§ **Job**
Some entries follow. Reproduce exactly the lines starting at the one with "(673, 249) none -> [499,207,516,224] 对" and stopping after the one with "(85, 449) none -> [108,362,142,379] 设置".

§ **Data**
....................

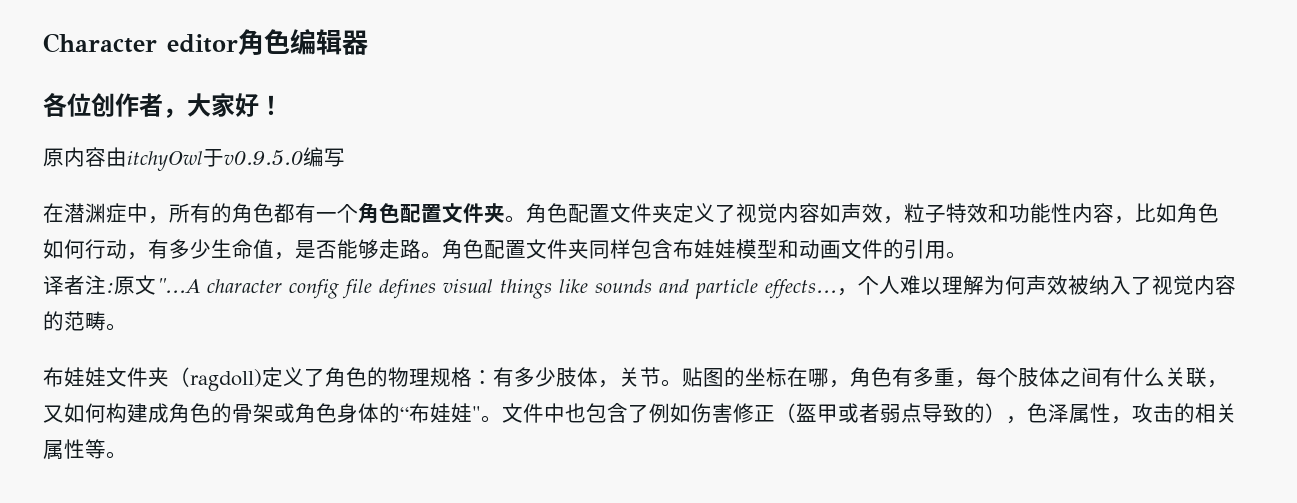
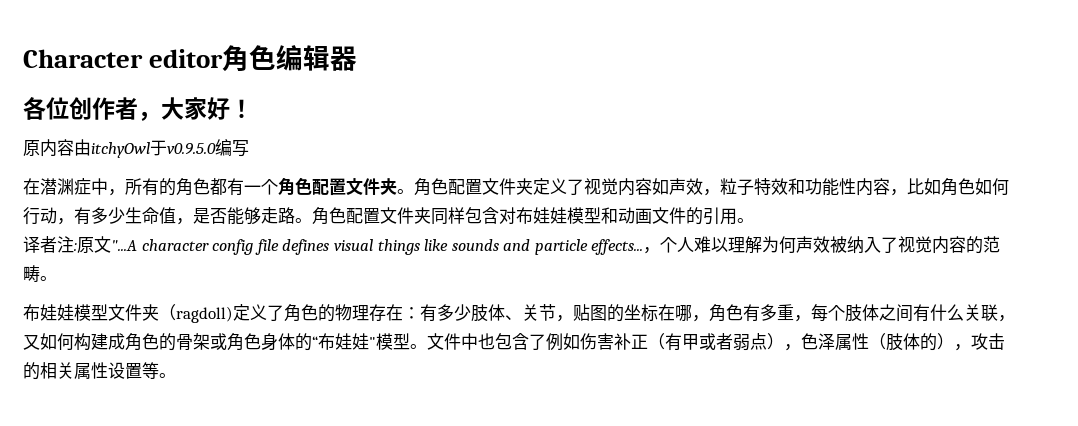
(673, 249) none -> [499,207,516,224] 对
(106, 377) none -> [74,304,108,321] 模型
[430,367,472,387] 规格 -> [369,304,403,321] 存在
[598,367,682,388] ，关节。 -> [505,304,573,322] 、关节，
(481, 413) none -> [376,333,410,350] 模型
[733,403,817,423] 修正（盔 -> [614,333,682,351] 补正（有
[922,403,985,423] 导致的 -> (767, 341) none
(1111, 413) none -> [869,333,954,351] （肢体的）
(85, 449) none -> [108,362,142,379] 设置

....................

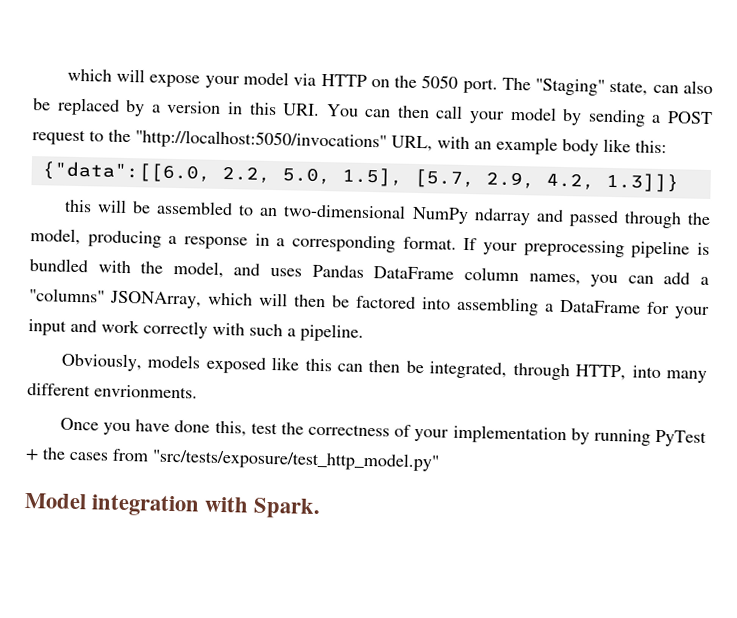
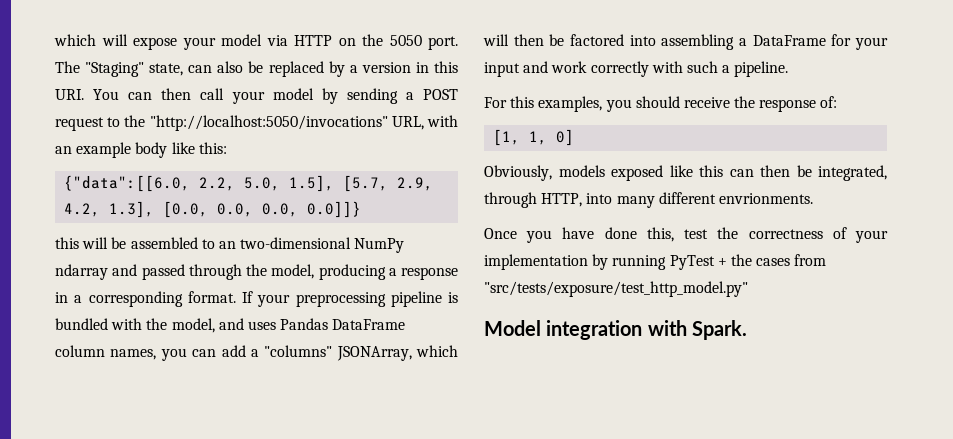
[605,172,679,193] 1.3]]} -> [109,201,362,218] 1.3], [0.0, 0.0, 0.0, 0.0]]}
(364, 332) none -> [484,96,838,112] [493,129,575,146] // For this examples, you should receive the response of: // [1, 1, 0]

....................

§ **Answer box**
(673, 249) none -> [499,207,516,224] 对
(106, 377) none -> [74,304,108,321] 模型
[430,367,472,387] 规格 -> [369,304,403,321] 存在
[598,367,682,388] ，关节。 -> [505,304,573,322] 、关节，
(481, 413) none -> [376,333,410,350] 模型
[733,403,817,423] 修正（盔 -> [614,333,682,351] 补正（有
[922,403,985,423] 导致的 -> (767, 341) none
(1111, 413) none -> [869,333,954,351] （肢体的）
(85, 449) none -> [108,362,142,379] 设置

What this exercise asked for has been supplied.